Проснулся я в половине десятого. Выйдя на лоджию, откуда была видна панорама Лосиного Острова как на ладони (я ради этого вида десять лет назад уговорил жену на покупку этой квартиры рядом со станцией Маленковская), я невольно засмотрелся чудесной картиной первомайского, к тому же Пасхального, утра. Солнце сияло, небо было лазурно голубым, а рваные облака лениво плыли над зеленым морем огромного лесного массива за железной дорогой. При этом мне никуда не надо было мчаться… Я даже не помнил, когда я так безмятежно просыпался и вместо того, чтобы бежать на работу или начать звонить по телефону, словно ребенок, любовался утренним пейзажем. Вспомнив про свою работу, вдруг мне стало отчего-то невыносимо, а самое главное – беспричинно, тревожно. Будто бы внутри, как это всегда бывало в течение двадцати лет, заработал с бешеной скоростью моторчик; и если раньше его энергия никуда не терялась, то сейчас он работал вхолостую, – и, видимо, из-за этого моя душа по привычке рвалась снова в бой, не жаждая нисколечко покоя.

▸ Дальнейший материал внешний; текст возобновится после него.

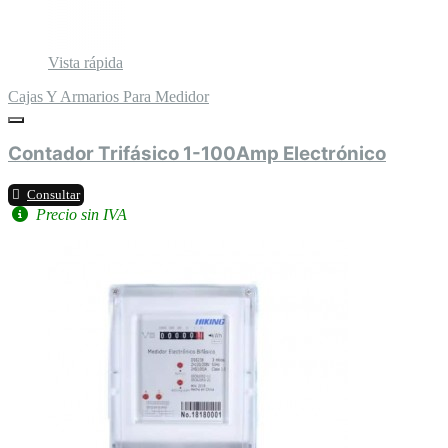
Vista rápida
Cajas Y Armarios Para Medidor
Contador Trifásico 1-100Amp Electrónico
Consultar
Precio sin IVA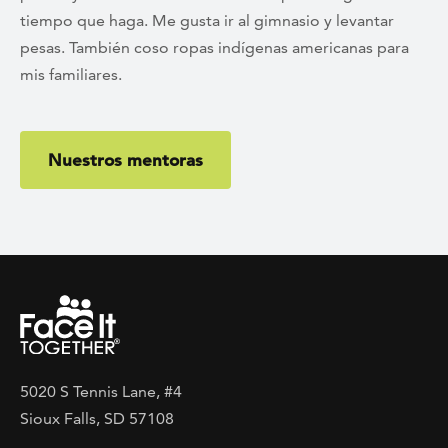
tiempo que haga. Me gusta ir al gimnasio y levantar
pesas. También coso ropas indígenas americanas para
mis familiares.
Nuestros mentoras
5020 S Tennis Lane, #4
Sioux Falls, SD 57108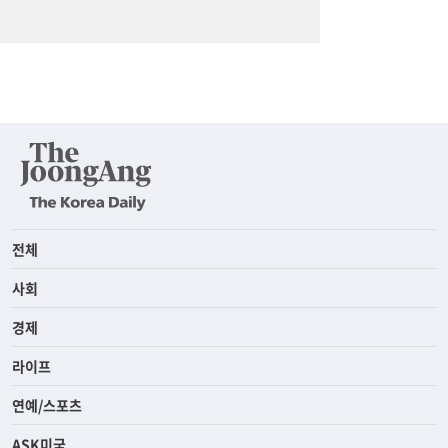
전체
사회
경제
라이프
연예/스포츠
ASK미국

Я глубоко вздохнул и пошел завтракать: была же Пасха, и хотя не постился, но надо было как бы «разговляться». Поев-попив, меня снова потянуло в сон, и я залез вновь под одеяло и заснул, правда, предварительно успев заказать у знакомого шеф-повара из ресторана на соседней улице себе праздничный обед с доставкой на дом.

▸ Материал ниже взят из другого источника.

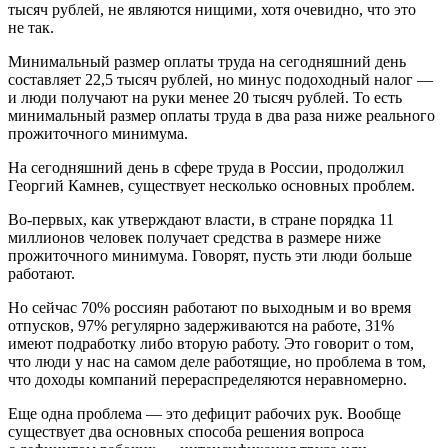
тысяч рублей, не являются нищими, хотя очевидно, что это
не так.
Минимальный размер оплаты труда на сегодняшний день
составляет 22,5 тысяч рублей, но минус подоходный налог —
и люди получают на руки менее 20 тысяч рублей. То есть
минимальный размер оплаты труда в два раза ниже реального
прожиточного минимума.
На сегодняшний день в сфере труда в России, продолжил
Георгий Камнев, существует несколько основных проблем.
Во-первых, как утверждают власти, в стране порядка 11
миллионов человек получает средства в размере ниже
прожиточного минимума. Говорят, пусть эти люди больше
работают.
Но сейчас 70% россиян работают по выходным и во время
отпусков, 97% регулярно задерживаются на работе, 31%
имеют подработку либо вторую работу. Это говорит о том,
что люди у нас на самом деле работящие, но проблема в том,
что доходы компаний перераспределяются неравномерно.
Еще одна проблема — это дефицит рабочих рук. Вообще
существует два основных способа решения вопроса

Задремав, мне причудился сон, который помню до сих пор в мельчайших подробностях. И хотя он был вроде бы и короткий, но своим мистически-загадочным воздействием тревожит мое сердце доныне…

Мне привиделось, что я сижу в нашей родной избе напротив печи, спиной к окну, а слева от меня – наш обеденный стол, куда еду ставили прямо из печи. В горниле печи сложены аккуратно дрова в виде башенки, а с низа этой поленницы кто-то только что поджег трубочку бересты и заложил ее сверху еловыми лучинами. Вдруг я слышу, как захлопнулась дверь, и тут я начинаю понимать, что это моя мама растопила печь, а сама вышла во двор. Я окликнул ее и побежал догонять ее, но когда я вышел в сени, дверь из сеней на крыльцо захлопнулась. Я пытаюсь бежать, плачу и кричу: «Мама! Мама! Подожди меня!» – но ноги двигаются еле-еле. Наконец, я вот уже на крыльце… Идет снег; наш двор занесен снегом, и от ступеньки крыльца на улицу идут мамины следы. Но тут тяжелая калитка во дворе, сделанная еще моим прадедом, со скрипом закрывается, и звук кованой защелки как бы ставит точку: мама ушла, и я не догоню ее!